Pair Corralation between Trencor and Workforce Holdings
Assuming the 90 days trading horizon Trencor is expected to generate 0.71 times more return on investment than Workforce Holdings. However, Trencor is 1.42 times less risky than Workforce Holdings. It trades about 0.13 of its potential returns per unit of risk. Workforce Holdings is currently generating about -0.09 per unit of risk. If you would invest 70,100 in Trencor on October 12, 2024 and sell it today you would earn a total of 9,400 from holding Trencor or generate 13.41% return on investment over 90 days.

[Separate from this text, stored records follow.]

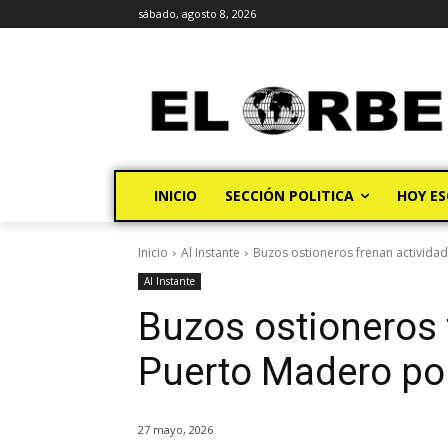
sábado, agosto 8, 2026
INICIO
SECCIÓN POLITICA
HOY ES
Inicio
Al Instante
Buzos ostioneros frenan activida
Al Instante
Buzos ostioneros 
Puerto Madero po
27 mayo, 2026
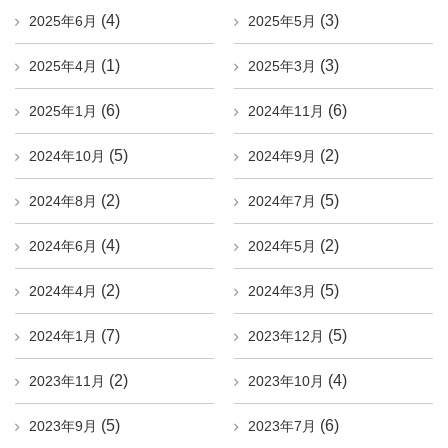
(4)
(3)
2025年6月
2025年5月
(1)
(3)
2025年4月
2025年3月
(6)
(6)
2025年1月
2024年11月
(5)
(2)
2024年10月
2024年9月
(2)
(5)
2024年8月
2024年7月
(4)
(2)
2024年6月
2024年5月
(2)
(5)
2024年4月
2024年3月
(7)
(5)
2024年1月
2023年12月
(2)
(4)
2023年11月
2023年10月
(5)
(6)
2023年9月
2023年7月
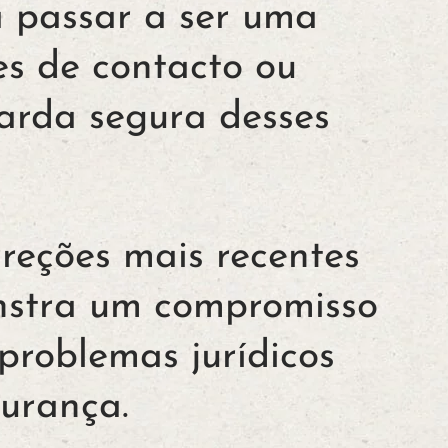
a passar a ser uma
es de contacto ou
arda segura desses
reções mais recentes
onstra um compromisso
problemas jurídicos
urança.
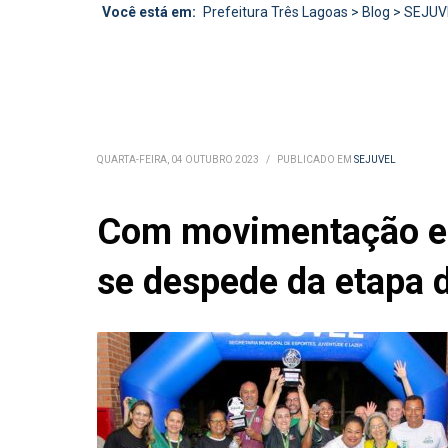
Você está em:
Prefeitura Três Lagoas
>
Blog
>
SEJUV
QUARTA-FEIRA, 04 OUTUBRO 2023
/
PUBLICADO EM
SEJUVEL
Com movimentação ec
se despede da etapa 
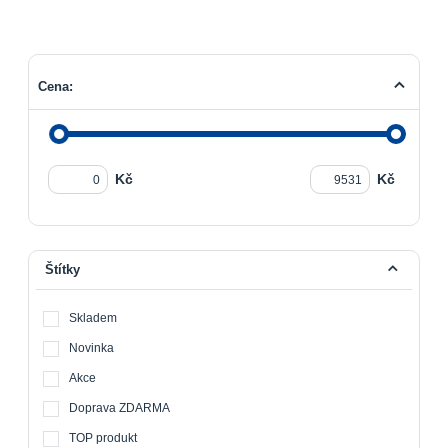
Cena:
Kč
Kč
Štítky
Skladem
Novinka
Akce
Doprava ZDARMA
TOP produkt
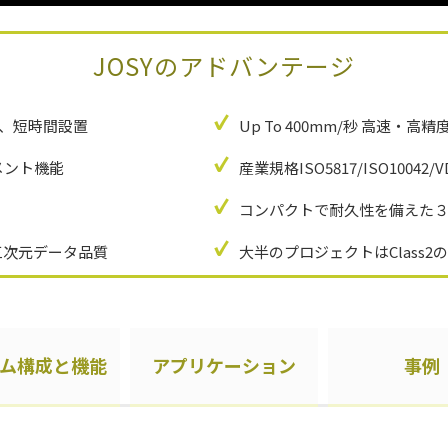
JOSYのアドバンテージ
応、短時間設置
Up To 400mm/秒 高速・高
メント機能
産業規格ISO5817/ISO10042/
コンパクトで耐久性を備えた
三次元データ品質
大半のプロジェクトはClass
ム構成と機能
アプリケーション
事例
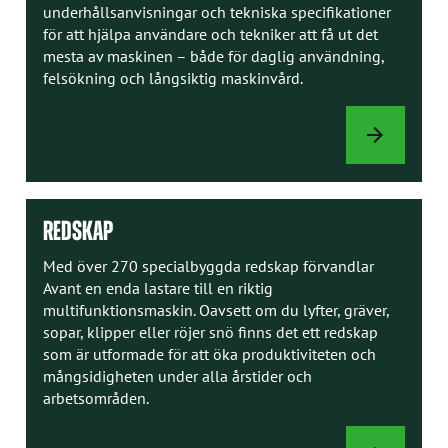
underhållsanvisningar och tekniska specifikationer
för att hjälpa användare och tekniker att få ut det
mesta av maskinen – både för daglig användning,
felsökning och långsiktig maskinvård.
INSTRUKTION
REDSKAP
Med över 270 specialbyggda redskap förvandlar
Avant en enda lastare till en riktig
multifunktionsmaskin. Oavsett om du lyfter, gräver,
sopar, klipper eller röjer snö finns det ett redskap
som är utformade för att öka produktiviteten och
mångsidigheten under alla årstider och
arbetsområden.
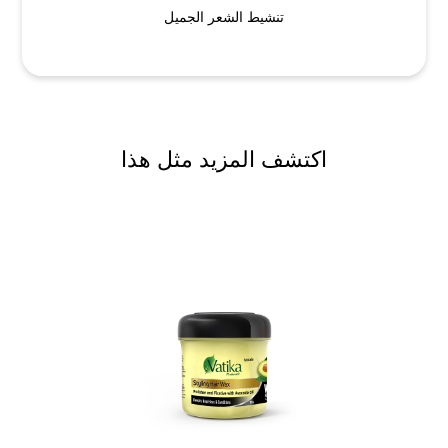
تنشيط الشعر الجميل
اكتشف المزيد مثل هذا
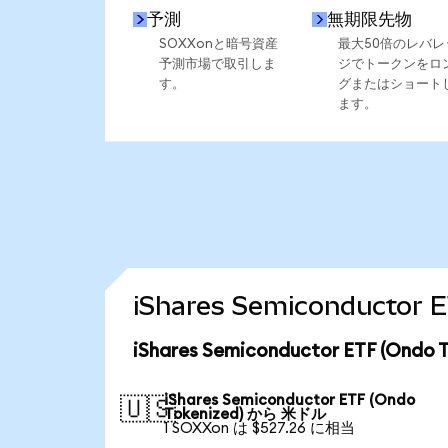
予測
無期限先物
SOXXonと暗号資産
最大50倍のレバレ
予測市場で取引しま
ジでトークンをロ
す。
グまたはショート
ます。
iShares Semiconduct
iShares Semiconductor ETF (O
iShares Semiconductor ETF (Ondo
🇺🇸
Tokenized) から 米ドル
1 SOXXon は $527.26 に相当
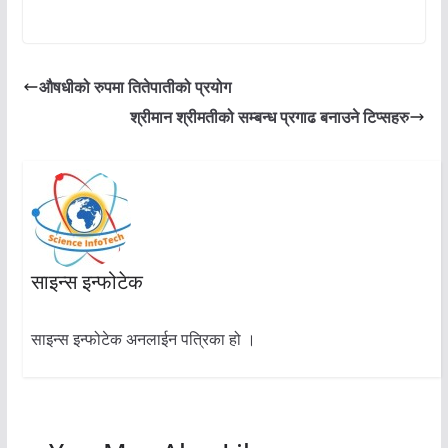
औषधीको रुपमा तितेपातीको प्रयोग
श्रीमान श्रीमतीको सम्बन्ध प्रगाढ बनाउने टिप्सहरु
साइन्स इन्फोटेक
साइन्स इन्फोटेक अनलाईन पत्रिका हो ।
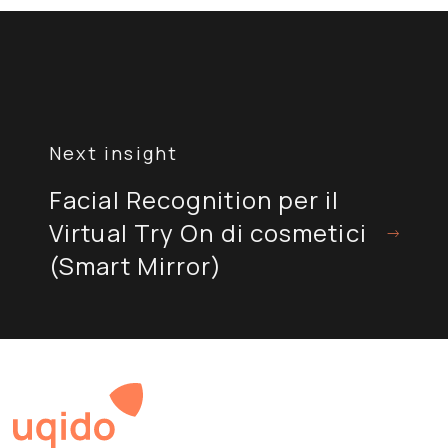
Navigazione
articoli
Facial Recognition per il
Virtual Try On di cosmetici
(Smart Mirror)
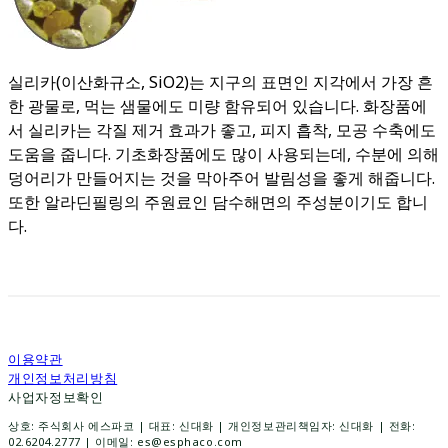
실리카(이산화규소, SiO2)는 지구의 표면인 지각에서 가장 흔
한 광물로, 먹는 샘물에도 미량 함유되어 있습니다. 화장품에
서 실리카는 각질 제거 효과가 좋고, 피지 흡착, 모공 수축에도
도움을 줍니다. 기초화장품에도 많이 사용되는데, 수분에 의해
덩어리가 만들어지는 것을 막아주어 발림성을 좋게 해줍니다.
또한 알라딘필링의 주원료인 담수해면의 주성분이기도 합니
다.
이용약관
개인정보처리방침
사업자정보확인
상호: 주식회사 에스파코 | 대표: 신대화 | 개인정보관리책임자: 신대화 | 전화:
02.6204.2777 | 이메일: es@esphaco.com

Time Period | 3 Months [change] |
Direction | Moves Against |
Strength | Insignificant |
Accuracy | 100.0% |
Values | Daily Returns |
Trencor vs. Workforce Holdings
Performance |
Timeline |
Trencor |
Workforce Holdings |
Trencor and Workforce Holdings Volatility Contrast
Predicted Return Density |
Returns |
Pair Trading with Trencor and Workforce Holdings
The main advantage of trading using opposite Trencor and Workforce Holdings positions is that it hedges away some unsystematic risk. Because of two separate transactions, even if Trencor position performs unexpectedly, Workforce Holdings can make up some of the losses. Pair trading also minimizes risk from directional movements in the market. For example, if an entire industry or sector drops because of unexpected headlines, the short position in Workforce Holdings will offset losses from the drop in Workforce Holdings' long position.Trencor vs. Life Healthcare | Trencor vs. Kumba Iron Ore | Trencor vs. Reinet Investments SCA | Trencor vs. RCL Foods |
Workforce Holdings vs. Nedbank Group | Workforce Holdings vs. Safari Investments RSA | Workforce Holdings vs. MC Mining | Workforce Holdings vs. E Media Holdings |
Check out your portfolio center.Note that this page's information should be used as a complementary analysis to find the right mix of equity instruments to add to your existing portfolios or create a brand new portfolio. You can also try the Stock Tickers module to use high-impact, comprehensive, and customizable stock tickers that can be easily integrated to any websites.